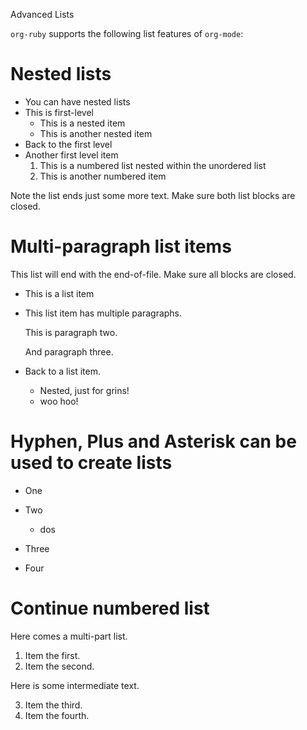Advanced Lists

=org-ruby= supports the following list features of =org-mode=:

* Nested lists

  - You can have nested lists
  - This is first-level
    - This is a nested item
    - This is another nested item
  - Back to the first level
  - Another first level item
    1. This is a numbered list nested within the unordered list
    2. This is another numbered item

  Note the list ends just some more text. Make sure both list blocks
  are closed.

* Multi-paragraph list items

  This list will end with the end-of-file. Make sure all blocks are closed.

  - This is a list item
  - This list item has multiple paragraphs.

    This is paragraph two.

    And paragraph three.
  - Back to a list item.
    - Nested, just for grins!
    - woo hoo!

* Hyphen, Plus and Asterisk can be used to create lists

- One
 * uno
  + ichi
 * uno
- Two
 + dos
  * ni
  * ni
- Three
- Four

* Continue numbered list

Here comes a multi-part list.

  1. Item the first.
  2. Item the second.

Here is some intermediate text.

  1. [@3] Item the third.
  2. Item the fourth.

________

YOUR TASK ::
Without changing a single word, set down all of the material again and leave out its pictures.

OUTPUT OF THE EXERCISE ::
Advanced Lists

=org-ruby= supports the following list features of =org-mode=:

* Nested lists

  - You can have nested lists
  - This is first-level
    - This is a nested item
    - This is another nested item
  - Back to the first level
  - Another first level item
    1. This is a numbered list nested within the unordered list
    2. This is another numbered item

  Note the list ends just some more text. Make sure both list blocks
  are closed.

* Multi-paragraph list items

  This list will end with the end-of-file. Make sure all blocks are closed.

  - This is a list item
  - This list item has multiple paragraphs.

    This is paragraph two.

    And paragraph three.
  - Back to a list item.
    - Nested, just for grins!
    - woo hoo!

* Hyphen, Plus and Asterisk can be used to create lists

- One
 * uno
  + ichi
 * uno
- Two
 + dos
  * ni
  * ni
- Three
- Four

* Continue numbered list

Here comes a multi-part list.

  1. Item the first.
  2. Item the second.

Here is some intermediate text.

  1. [@3] Item the third.
  2. Item the fourth.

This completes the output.